## Exercise aim:
Search the material for the word "Adhesive" and report each line where it turns up.

Study material: Begin

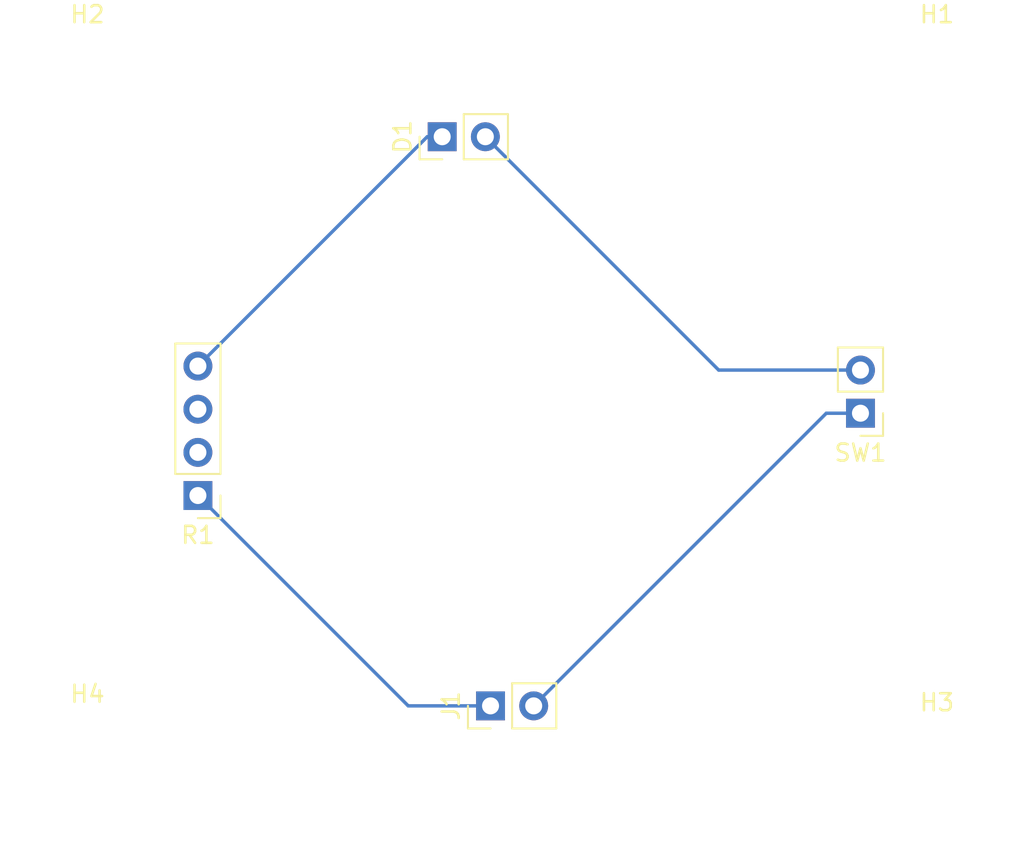
<source format=kicad_pcb>
(kicad_pcb
	(version 20240108)
	(generator "pcbnew")
	(generator_version "8.0")
	(general
		(thickness 1.6)
		(legacy_teardrops no)
	)
	(paper "A4")
	(layers
		(0 "F.Cu" signal)
		(31 "B.Cu" signal)
		(32 "B.Adhes" user "B.Adhesive")
		(33 "F.Adhes" user "F.Adhesive")
		(34 "B.Paste" user)
		(35 "F.Paste" user)
		(36 "B.SilkS" user "B.Silkscreen")
		(37 "F.SilkS" user "F.Silkscreen")
		(38 "B.Mask" user)
		(39 "F.Mask" user)
		(40 "Dwgs.User" user "User.Drawings")
		(41 "Cmts.User" user "User.Comments")
		(42 "Eco1.User" user "User.Eco1")
		(43 "Eco2.User" user "User.Eco2")
		(44 "Edge.Cuts" user)
		(45 "Margin" user)
		(46 "B.CrtYd" user "B.Courtyard")
		(47 "F.CrtYd" user "F.Courtyard")
		(48 "B.Fab" user)
		(49 "F.Fab" user)
		(50 "User.1" user)
		(51 "User.2" user)
		(52 "User.3" user)
		(53 "User.4" user)
		(54 "User.5" user)
		(55 "User.6" user)
		(56 "User.7" user)
		(57 "User.8" user)
		(58 "User.9" user)
	)
	(setup
		(pad_to_mask_clearance 0)
		(allow_soldermask_bridges_in_footprints no)
		(pcbplotparams
			(layerselection 0x00010fc_ffffffff)
			(plot_on_all_layers_selection 0x0000000_00000000)
			(disableapertmacros no)
			(usegerberextensions no)
			(usegerberattributes yes)
			(usegerberadvancedattributes yes)
			(creategerberjobfile yes)
			(dashed_line_dash_ratio 12.000000)
			(dashed_line_gap_ratio 3.000000)
			(svgprecision 4)
			(plotframeref no)
			(viasonmask no)
			(mode 1)
			(useauxorigin no)
			(hpglpennumber 1)
			(hpglpenspeed 20)
			(hpglpendiameter 15.000000)
			(pdf_front_fp_property_popups yes)
			(pdf_back_fp_property_popups yes)
			(dxfpolygonmode yes)
			(dxfimperialunits yes)
			(dxfusepcbnewfont yes)
			(psnegative no)
			(psa4output no)
			(plotreference yes)
			(plotvalue yes)
			(plotfptext yes)
			(plotinvisibletext no)
			(sketchpadsonfab no)
			(subtractmaskfromsilk no)
			(outputformat 1)
			(mirror no)
			(drillshape 1)
			(scaleselection 1)
			(outputdirectory "")
		)
	)
	(net 0 "")
	(net 1 "Net-(D1-K)")
	(net 2 "Net-(J1-Pin_1)")
	(net 3 "Net-(J1-Pin_2)")
	(net 4 "Net-(D1-A)")
	(footprint "MountingHole:MountingHole_3.2mm_M3" (layer "F.Cu") (at 250 110))
	(footprint "Connector_PinHeader_2.54mm:PinHeader_1x02_P2.54mm_Vertical" (layer "F.Cu") (at 223.725 146.5 90))
	(footprint "MountingHole:MountingHole_3.2mm_M3" (layer "F.Cu") (at 250 150.5))
	(footprint "Connector_PinHeader_2.54mm:PinHeader_1x02_P2.54mm_Vertical" (layer "F.Cu") (at 245.5 129.275 180))
	(footprint "Connector_PinHeader_2.54mm:PinHeader_1x04_P2.54mm_Vertical" (layer "F.Cu") (at 206.5 134.12 180))
	(footprint "MountingHole:MountingHole_3.2mm_M3" (layer "F.Cu") (at 200 150))
	(footprint "MountingHole:MountingHole_3.2mm_M3" (layer "F.Cu") (at 200 110))
	(footprint "Connector_PinHeader_2.54mm:PinHeader_1x02_P2.54mm_Vertical" (layer "F.Cu") (at 220.88 113 90))
	(segment
		(start 220 113)
		(end 220.88 113)
		(width 0.2)
		(layer "B.Cu")
		(net 1)
		(uuid "7647cbc9-13aa-4b2d-b394-d9da07725633")
	)
	(segment
		(start 206.5 126.5)
		(end 220 113)
		(width 0.2)
		(layer "B.Cu")
		(net 1)
		(uuid "c2cf979b-3e00-4c14-8c3b-411105c1e206")
	)
	(segment
		(start 223.725 146.5)
		(end 218.88 146.5)
		(width 0.2)
		(layer "B.Cu")
		(net 2)
		(uuid "41fda1ed-9bce-4343-bf64-12bfc6b8b714")
	)
	(segment
		(start 218.88 146.5)
		(end 206.5 134.12)
		(width 0.2)
		(layer "B.Cu")
		(net 2)
		(uuid "873e9c2e-c04e-473d-860c-5a80bb31b51b")
	)
	(segment
		(start 245.5 129.275)
		(end 243.49 129.275)
		(width 0.2)
		(layer "B.Cu")
		(net 3)
		(uuid "15625fd7-5400-4886-80a2-b116b965f8a3")
	)
	(segment
		(start 243.49 129.275)
		(end 226.265 146.5)
		(width 0.2)
		(layer "B.Cu")
		(net 3)
		(uuid "91a48d65-2162-4848-8f29-6d157f9860c0")
	)
	(segment
		(start 237.155 126.735)
		(end 223.42 113)
		(width 0.2)
		(layer "B.Cu")
		(net 4)
		(uuid "1c06084d-29cb-497c-bcfc-39ab45d07f28")
	)
	(segment
		(start 245.5 126.735)
		(end 237.155 126.735)
		(width 0.2)
		(layer "B.Cu")
		(net 4)
		(uuid "e33ad674-e710-4c07-8f21-8bed1f30d0a5")
	)
)

</source>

Study material: End

## Written response:
		(32 "B.Adhes" user "B.Adhesive")
		(33 "F.Adhes" user "F.Adhesive")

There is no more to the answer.